William Mabe, the bureau's newly appointed administrator/CEO, said it was imperative to move quickly and decisively on transforming the portfolio, which Gov. Bob Taft and agency officials had defended until recently.

"We need to move decisively to clean this portfolio up and get it going in the right direction as quickly as possible," said Mr. Mabe, who did not believe the changes would signal the end of the bureau's dividend program.

Commission members and bureau officials said it was difficult to sever relationships with money managers and characterized their termination as "without prejudice" meaning there was no implication of wrongdoing by any of the managers fired.

The commission used the work of consultants Ennis Knupp and Callan & Associates in reaching its decision.

Yesterday, the commission chose Pittsburgh-based Wilshire Investments over Ennis Knupp to be its primary investment consultant, a role previously held by Callan.

$15 million for transition

The direct cost of the transition is estimated at $15 million, and bureau officials expect to save millions annually in management fees. But the bureau's former chief investment officer, James McLean, said the cost in lost opportunity could be much higher.

Mr. McLean, who was fired during the scandal, said the oversight commission took an ill-advised approach and should have analyzed the investments on a case-by-case basis because some funds were posting good returns for the bureau.

"Instead of saying 'dismissing without prejudice,' why don't they just say, 'We are dismissing them because we have no spine and because we are not willing to make the hard, critical choices that are necessary to manage an investment portfolio?' " Mr. McLean said.

"I suspect they believe that they are making a clean break with the past, but you can't deny the history."

Mr. Mabe said that a "more methodical process" of vetting each money manager separately "would have been more expensive" and "would have taken on a lot more risk with the portfolio."
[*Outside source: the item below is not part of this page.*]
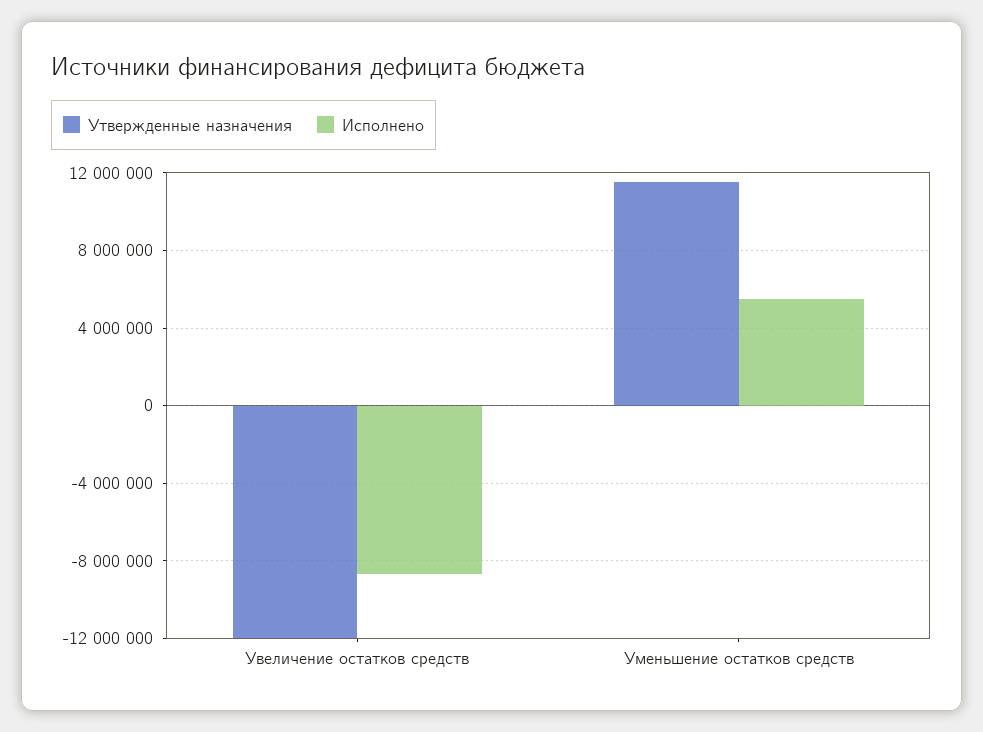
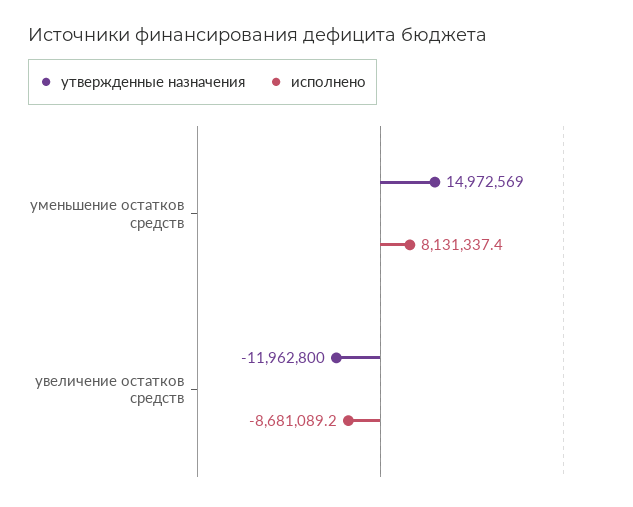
Утвержденные назначения, Уменьшение остатков средств: 11500000 -> 14972569
Исполнено, Уменьшение остатков средств: 5500000 -> 8131337.4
Mr. McLean said the bureau's decision to go solely with a fixed-income portfolio was the politically expedient route to go considering the pressure on officials because of the agency's recent troubles.

'Opportunity cost'

"If I was still the chief investment officer and I wanted to preserve my job and people said turn this portfolio into something that wasn't going to lose a dime, you put it all into the fixed income," Mr. McLean said.

"You can argue that it isn't going to lose a lot of money, but in fact, there's a tremendous opportunity cost.

"There's an obligation to the workers in the state of Ohio and those who rely on the state of Ohio to structure a portfolio that's appropriate for the liabilities and the type of business the bureau is in."

Mark Rickel, Mr. Taft's press secretary, said the governor did not make the decision to shift to a fixed-income approach.

"By law, these decisions are made by bureau staff and the Oversight Commission," Mr. Rickel said.

Once the bureau's equities are moved into fixed-income funds, the only nonfixed-income funds in the agency's portfolio will be "alternative investments," which often are longer-term investments and difficult to liquidate.

Brad Pacheco, a spokesman for the California Public Employees Retirement System, said there are very few reasons why a public system would put all of its fund in one type of investment.

He said CALPERS $196 billion portfolio contains a mix of investments, including fixed-income funds, equities, hedge funds, and alternative investments like real estate.

"Your asset allocation is what drives your return," he said.

"Obviously, an all fixed-income instrument is pretty conservative. Our board believes that we have a diversified portfolio ... so if we have losses in one area, gain in another can offset those losses."

He added, "We don't put all of our eggs in one basket."